Young Fathers have always marched to the beat of their own manifold drums, so it came as a bit of a surprise when the trio teased their new era with ‘Lord’, a sanguine-sounding track, featuring choir chants, piano and a euphoric, anthemic chorus.
‘Cocoa Sugar’ the trio’s third effort, was created in an effort to abide by loose convention, the Edinburgh trio - comprised of Alloysious Massaquoi, Kayus Bankole and Graham 'G' Hastings - making a concerted attempt to create “linear-sounding” music. Could this record signal a reinvention to appease the Radio 1 demographic? Would they be setting their sights on the charts?
The answer is, no. Even with ‘Lord’, idiosyncrasies rule the roster, as if the bare-bones of a ballad have been churned out by a conveyor belt that added the requisite screeches, static and noise in an effort to maintain the trio’s penchant for the frenetic.
It’s unequivocally clear, as soon as the pulsating synthline of the somnolent ‘See How’ hits, that Young Fathers are unable to conform to a ‘normal’ prototype. Instead what unfolds is concentrated bursts of experimentation, tethered to no rules, thriving in the intersection between industrial hip-hop, shimmers of Krautrock and gospel. Tracks never run past the four-minute mark, which means Young Fathers have the license to stun and still induce the sort of rhythmic vitality which lets the body talk. Take single ‘In My View’ and album track ‘Border Girl’ possessing menacing but sensual rap-sung staccato, tethered to dirty, undulating drum patterns, treading the middle-ground between pop accessibility and the band's avant-garde compulsions.
Those compulsions pervade cuts like ‘Toy’ and ‘Wow’, the trio injecting soupçons that seek to alienate and isolate, brimming with hall-of-mirrors screams and echoes, swaying from moments of splendour to violence at breakneck speed. It’s here they weave the cold-effect, militant atmosphere of Kanye’s ‘Yeezus’, weaving unsettling, wailing sonics through narratives that depict the bleakness of our worldview. Additionally, the trio retain the lo-fi, funereal feel of their first two records, ‘Dead’ and ‘White Man Are Black Men Too’, going one step further, stripping the songs to stark confessionals, enhancing their religiosity, seeking transcendence and a spiritual awakening in a perilous world.
Still, ‘Cocoa Sugar’ benefits from not being strained by the sort of preachy politicking that mars records seeking to reflect the social consciousness. It captures our collective sense of angst and uncertainty, existing in a period of perennial turmoil, without explicitly detailing the causes. And that works for the best because they don’t have all the answers.

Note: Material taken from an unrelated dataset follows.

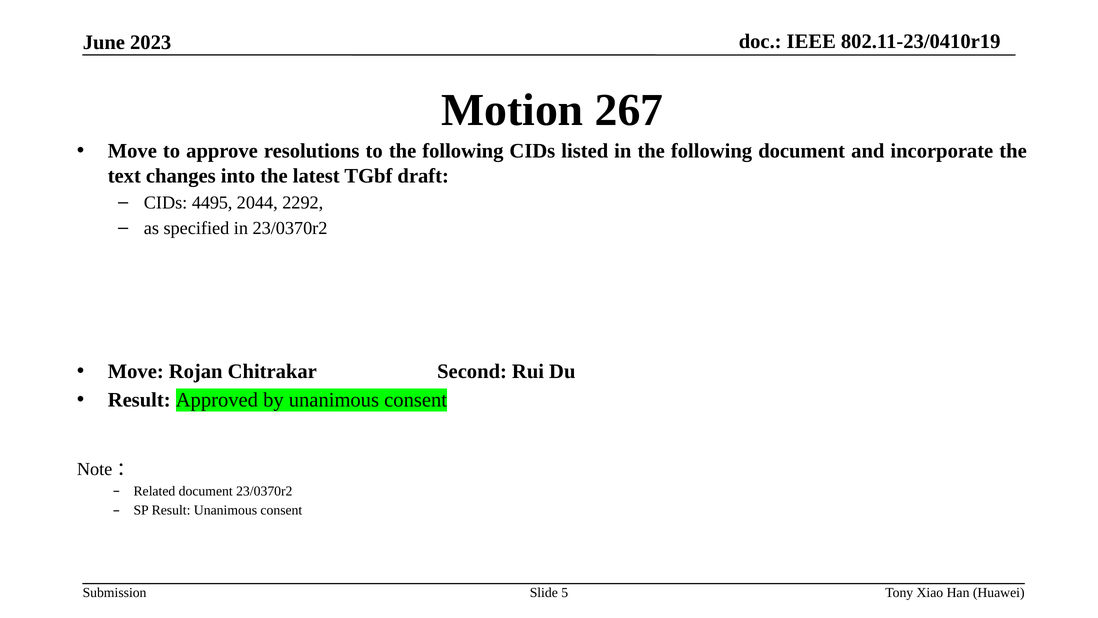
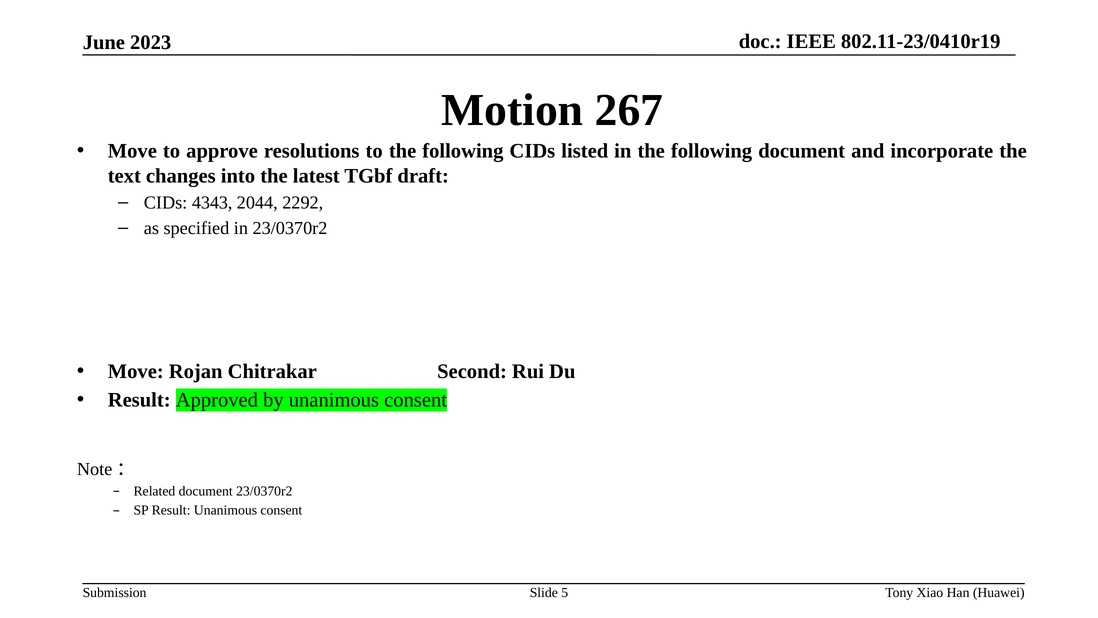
4495: 4495 -> 4343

What elevates ‘Cocoa Sugar’ beyond the long line of protest records, is that so many of the battles projected in song are internal. Three young men clashing with their own personal, moral dilemmas, their faith, their own vices and that by virtue of slick song craft, create a universal experience. ‘Cocoa Sugar’ is a record that merits mass appeal recognition, a timely offering educing the moral panic fever reigning over our everyday existence.